Some people are named, others can't be for legal reasons. Some are dead but are included because documents and court decisions leave little or no doubt about offenders, or knowledge of offenders.
It is a long list that includes more than 400 victims but, as Heal for Life chief executive Liz Mullinar said yesterday, it is the tip of the iceberg.
"It's an enormous problem and the Catholic church is in denial, but all churches are implicated because it's the best alibi for a paedophile – he's a good Christian," Ms Mullinar said.
Both the Catholic and Anglican churches in the Hunter region have experienced turmoil in recent years because of child sexual abuse.

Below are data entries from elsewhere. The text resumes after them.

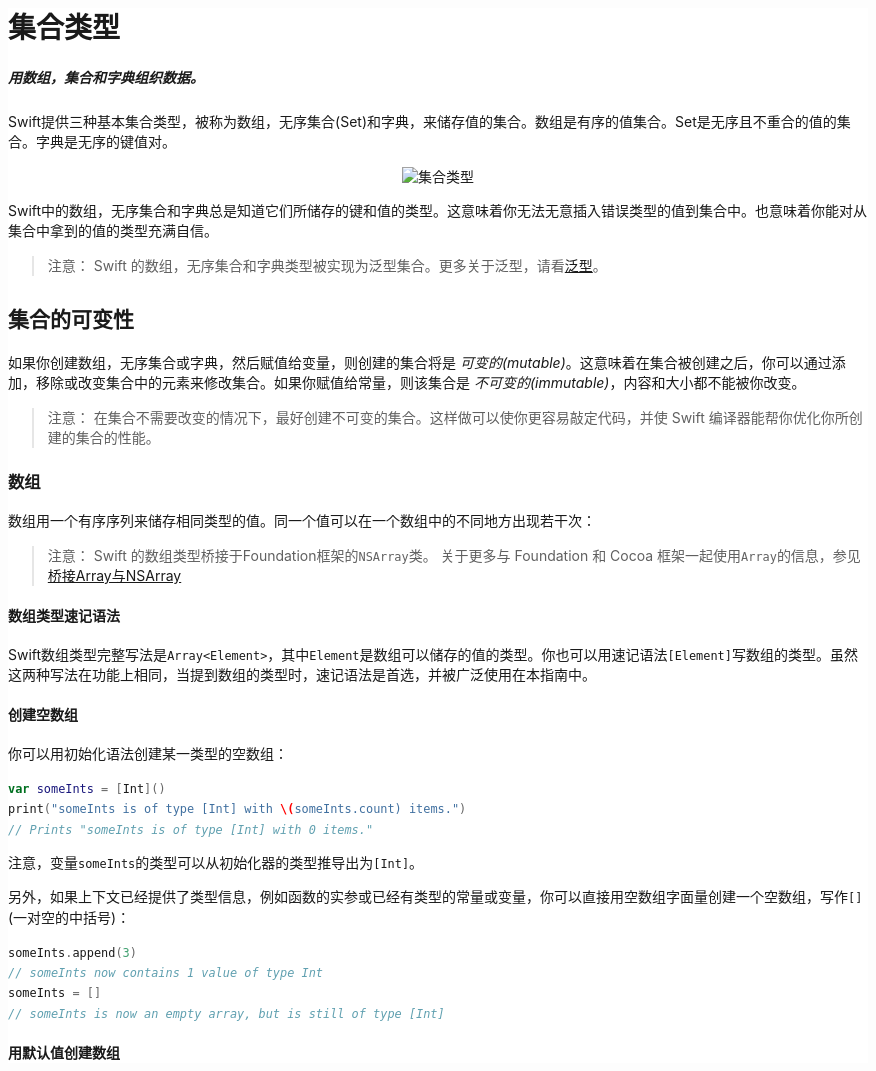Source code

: # 集合类型
##### 用数组，集合和字典组织数据。

Swift提供三种基本集合类型，被称为数组，无序集合(Set)和字典，来储存值的集合。数组是有序的值集合。Set是无序且不重合的值的集合。字典是无序的键值对。

<p align="center">
<img src="https://docs.swift.org/swift-book/images/org.swift.tspl/CollectionTypes_intro~dark@2x.png" alt="集合类型" width="600"/>
</p>

Swift中的数组，无序集合和字典总是知道它们所储存的键和值的类型。这意味着你无法无意插入错误类型的值到集合中。也意味着你能对从集合中拿到的值的类型充满自信。
> 注意：
Swift 的数组，无序集合和字典类型被实现为泛型集合。更多关于泛型，请看[泛型](24.Generics.md)。

## 集合的可变性

如果你创建数组，无序集合或字典，然后赋值给变量，则创建的集合将是 *可变的(mutable)*。这意味着在集合被创建之后，你可以通过添加，移除或改变集合中的元素来修改集合。如果你赋值给常量，则该集合是 *不可变的(immutable)*，内容和大小都不能被你改变。

> 注意：
在集合不需要改变的情况下，最好创建不可变的集合。这样做可以使你更容易敲定代码，并使 Swift 编译器能帮你优化你所创建的集合的性能。

### 数组

数组用一个有序序列来储存相同类型的值。同一个值可以在一个数组中的不同地方出现若干次：
> 注意：
Swift 的数组类型桥接于Foundation框架的`NSArray`类。
关于更多与 Foundation 和 Cocoa 框架一起使用`Array`的信息，参见[桥接Array与NSArray](https://developer.apple.com/documentation/swift/array#2846730)

#### 数组类型速记语法

Swift数组类型完整写法是`Array<Element>`，其中`Element`是数组可以储存的值的类型。你也可以用速记语法`[Element]`写数组的类型。虽然这两种写法在功能上相同，当提到数组的类型时，速记语法是首选，并被广泛使用在本指南中。

#### 创建空数组

你可以用初始化语法创建某一类型的空数组：
```swift
var someInts = [Int]()
print("someInts is of type [Int] with \(someInts.count) items.")
// Prints "someInts is of type [Int] with 0 items."
```

注意，变量`someInts`的类型可以从初始化器的类型推导出为`[Int]`。

另外，如果上下文已经提供了类型信息，例如函数的实参或已经有类型的常量或变量，你可以直接用空数组字面量创建一个空数组，写作`[]`(一对空的中括号)：
```swift
someInts.append(3)
// someInts now contains 1 value of type Int
someInts = []
// someInts is now an empty array, but is still of type [Int]
```

#### 用默认值创建数组
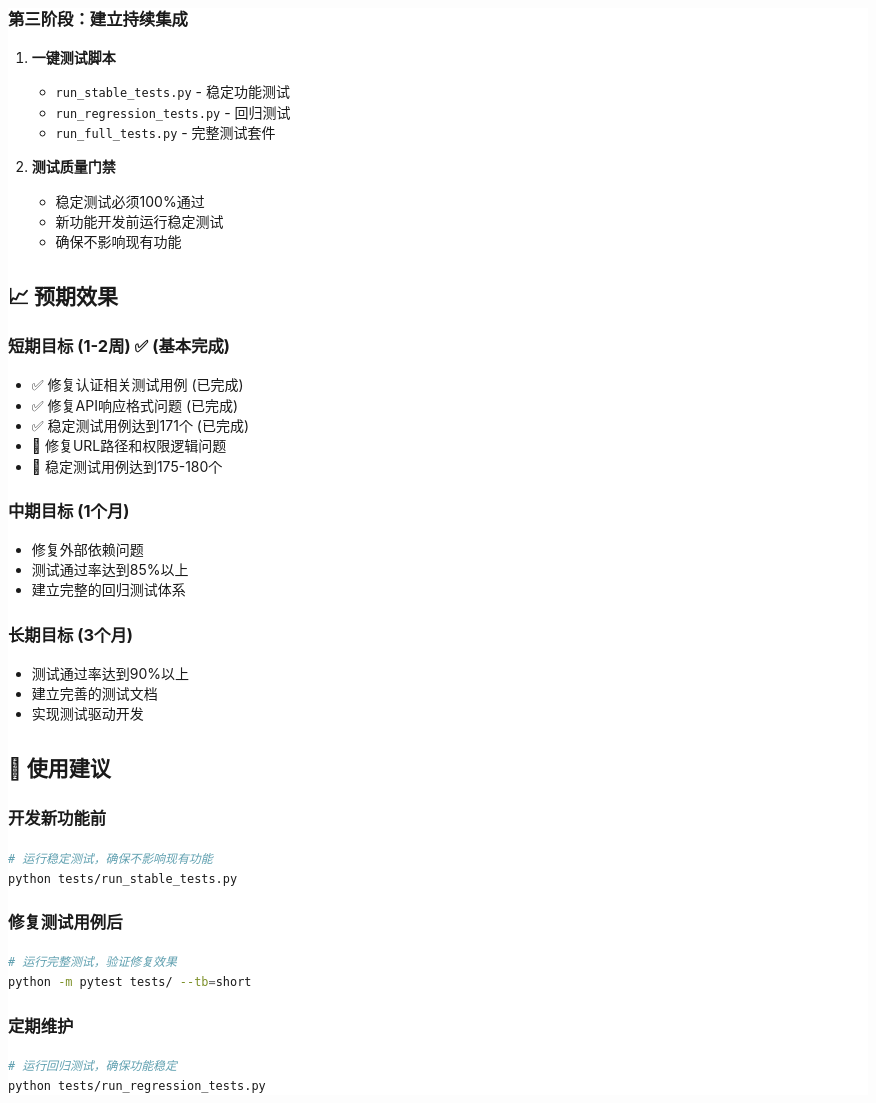 ### 第三阶段：建立持续集成

1. **一键测试脚本**
   - `run_stable_tests.py` - 稳定功能测试
   - `run_regression_tests.py` - 回归测试
   - `run_full_tests.py` - 完整测试套件

2. **测试质量门禁**
   - 稳定测试必须100%通过
   - 新功能开发前运行稳定测试
   - 确保不影响现有功能

## 📈 预期效果

### 短期目标 (1-2周) ✅ (基本完成)
- ✅ 修复认证相关测试用例 (已完成)
- ✅ 修复API响应格式问题 (已完成)
- ✅ 稳定测试用例达到171个 (已完成)
- 🔄 修复URL路径和权限逻辑问题
- 🔄 稳定测试用例达到175-180个

### 中期目标 (1个月)
- 修复外部依赖问题
- 测试通过率达到85%以上
- 建立完整的回归测试体系

### 长期目标 (3个月)
- 测试通过率达到90%以上
- 建立完善的测试文档
- 实现测试驱动开发

## 🎯 使用建议

### 开发新功能前
```bash
# 运行稳定测试，确保不影响现有功能
python tests/run_stable_tests.py
```

### 修复测试用例后
```bash
# 运行完整测试，验证修复效果
python -m pytest tests/ --tb=short
```

### 定期维护
```bash
# 运行回归测试，确保功能稳定
python tests/run_regression_tests.py
```
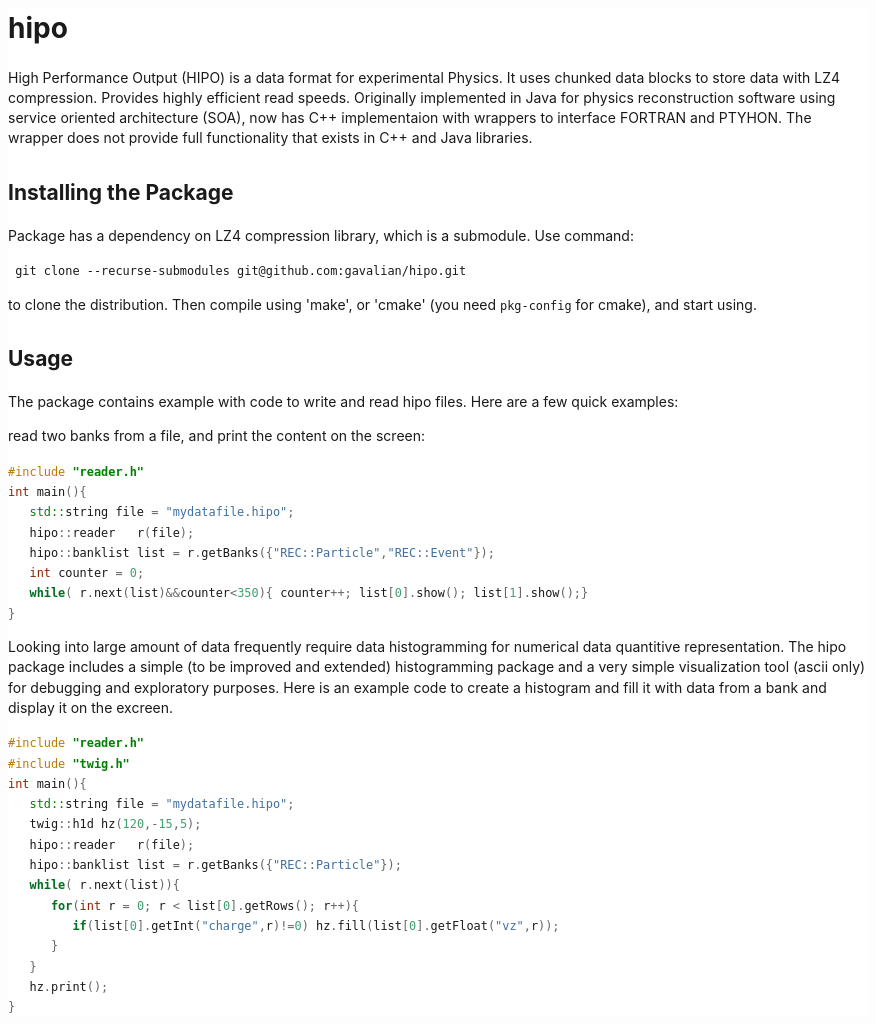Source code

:# hipo

High Performance Output (HIPO) is a data format for experimental Physics.
It uses chunked data blocks to store data with LZ4 compression. Provides highly 
efficient read speeds. Originally implemented in Java for physics reconstruction
software using service oriented architecture (SOA), now has C++ implementaion 
with wrappers to interface FORTRAN and PTYHON. The wrapper does not provide full 
functionality that exists in C++ and Java libraries.


## Installing the Package

Package has a dependency on LZ4 compression library, which is a submodule.
Use command:

```
 git clone --recurse-submodules git@github.com:gavalian/hipo.git
```

to clone the distribution. Then compile using 'make', or 'cmake' (you need `pkg-config` for cmake), and start using.

## Usage

The package contains example with code to write and read hipo files. Here are
a few quick examples:

read two banks from a file, and print the content on the screen:

```c++
#include "reader.h"
int main(){
   std::string file = "mydatafile.hipo";
   hipo::reader   r(file);
   hipo::banklist list = r.getBanks({"REC::Particle","REC::Event"});
   int counter = 0;
   while( r.next(list)&&counter<350){ counter++; list[0].show(); list[1].show();}
}
```

Looking into large amount of data frequently require data histogramming for
numerical data quantitive representation. The hipo package includes a simple
(to be improved and extended) histogramming package and a very simple
visualization tool (ascii only) for debugging and exploratory purposes.
Here is an example code to create a histogram and fill it with data from
a bank and display it on the excreen.

```c++
#include "reader.h"
#include "twig.h"
int main(){
   std::string file = "mydatafile.hipo";
   twig::h1d hz(120,-15,5);
   hipo::reader   r(file);
   hipo::banklist list = r.getBanks({"REC::Particle"});
   while( r.next(list)){
      for(int r = 0; r < list[0].getRows(); r++){
         if(list[0].getInt("charge",r)!=0) hz.fill(list[0].getFloat("vz",r));
      }
   }
   hz.print();
}
```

The region's child sexual abuse crisis has cost the Catholic church dearly in financial terms – at least $20million in compensation, support and legal expenses, and quite probably much more.
The crimes of just one priest, Vince Ryan, cost the church $6.4million, with about half covered by insurance.
The figure includes $3million to one victim, the highest known payout by the Catholic church to an Australian victim.
The cost to the church for the crimes of another notorious Hunter paedophile priest is close to $10million.
In a letter as early as 2000 the then Bishop of Maitland-Newcastle Michael Malone was reporting the diocese "has been put to enormous cost" funding civil and criminal actions flowing from Vince Ryan, which were "a significant drain" on resources.
And the Ryan case was one of the first.
But the greater cost of the sexual abuse crisis is on the church's standing in the community, according to outspoken American priest Tom Doyle who backs the Hunter region's call for a royal commission, and a public meeting at Newcastle Panthers from 11am tomorrow hosted by the Newcastle Herald to support victims.
"There has been momentous change and it will continue because a steadily increasing number of men and women whose lives were not directly touched by abuse are seeing this nightmare for what it is and are reacting in support of the victims," Father Doyle said.
"The crisis and scandal in the church is not fundamentally about sex but the abysmal and treacherous abuse of power over the most innocent and vulnerable in our communities."
Maitland-Newcastle diocese has been the focus of media attention, but the Broken Rites victims' support group based in Victoria said the Hunter was not the only region with significant problems. It is just that more people are coming forward, and police are investigating and prosecuting.
"What's happening in Maitland-Newcastle is not unique, but people are speaking out," spokesman John McNally said.
"A paedophile's best friend is silence."